Wednesday, July 8, 2009

"MPs breaking tax laws" - Surprised?

Sadly, it should come as no surprise to learn that:
MPs are regularly breaking the law by failing to pay tax on their expenses, the country's chief tax inspector told the committee probing House of Commons allowances yesterday.
As is reported in the Telegraph today.

I suggested this was the case when I was interviewed for BBC Newsnight last month. I posted a note on this blog too in which I explained why I was very doubtful that MPs had paid tax on the accountancy fees that they had claimed back as expenses.

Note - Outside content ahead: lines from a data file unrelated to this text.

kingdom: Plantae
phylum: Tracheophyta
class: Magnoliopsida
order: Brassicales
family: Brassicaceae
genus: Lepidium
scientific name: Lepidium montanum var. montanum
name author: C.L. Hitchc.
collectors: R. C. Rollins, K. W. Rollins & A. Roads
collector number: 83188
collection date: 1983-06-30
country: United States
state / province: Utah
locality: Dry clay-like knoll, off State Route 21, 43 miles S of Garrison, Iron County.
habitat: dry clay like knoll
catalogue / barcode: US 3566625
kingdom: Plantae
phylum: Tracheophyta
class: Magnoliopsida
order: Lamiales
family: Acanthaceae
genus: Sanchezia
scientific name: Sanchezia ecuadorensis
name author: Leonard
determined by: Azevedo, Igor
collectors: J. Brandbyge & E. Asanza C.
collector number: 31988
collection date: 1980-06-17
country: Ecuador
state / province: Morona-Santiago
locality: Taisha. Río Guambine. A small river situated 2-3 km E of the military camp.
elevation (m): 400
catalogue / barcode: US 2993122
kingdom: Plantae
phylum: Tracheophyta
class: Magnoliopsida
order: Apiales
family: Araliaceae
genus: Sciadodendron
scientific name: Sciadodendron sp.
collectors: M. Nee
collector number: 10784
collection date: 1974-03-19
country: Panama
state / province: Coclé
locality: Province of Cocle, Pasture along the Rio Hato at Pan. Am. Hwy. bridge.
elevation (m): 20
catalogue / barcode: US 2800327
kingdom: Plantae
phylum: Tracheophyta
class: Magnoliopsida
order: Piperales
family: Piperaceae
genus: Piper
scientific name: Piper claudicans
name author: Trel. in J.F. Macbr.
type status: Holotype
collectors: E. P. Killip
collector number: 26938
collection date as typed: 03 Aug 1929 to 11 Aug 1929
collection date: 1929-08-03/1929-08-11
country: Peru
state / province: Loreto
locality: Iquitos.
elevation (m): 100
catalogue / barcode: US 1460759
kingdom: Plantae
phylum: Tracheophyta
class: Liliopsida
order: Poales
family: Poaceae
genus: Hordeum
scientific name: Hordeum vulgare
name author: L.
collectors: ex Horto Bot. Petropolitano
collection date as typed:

I explained this on camera in the afternoon of 26 May and the Newsnight team then contacted the MPs concerned. Later I had a call from the journalist to say that MPs and their spokespeople were claiming that they had paid the tax due. I repeated that this was almost certainly because they didn't understand the rules. Still Newsnight had to report the MPs' assertions that they had done nothing wrong. One MP's spokesperson apparently claimed that there was no problem as the accountants' fees were paid out of taxed income so it was fine to claim them back!

I feel vindicated to note that Dave Hartnett told the Commons committee yesterday that MPs were frequently breaking the rules by failing to pay up after claiming back the cost of accountants' fees for personal tax advice on their Commons allowances.

And that Dave added:
"Over the last three months I have learned more about MPs expenses than I have over the rest of my career."
Like so many of us!

I'm hopeful that HMRC will put forward some proposals to bring MPs into line with the rest of us when it comes to determining which expenses are taxable and which are not.

Would this have Government support? I think it might - for the reasons I will explain in a separate posting about Finance Bill 2010.

What do you think?

1 comment:

  1. I just wished MPs were treated the same as individuals - they have clearly broken the tax laws - but no action has been taken against them. Whereas a person on housing benfit forgot to tell the authorities in a timely fashion that she was now a student studying nursing and receiving a bursay - after telling them (when she told them about a partner moving in) received a letter within days calling her in for a cautioned interview. And then was cahrged a "fee" for the cost o fthe interview!! Where is the equal treatment in this?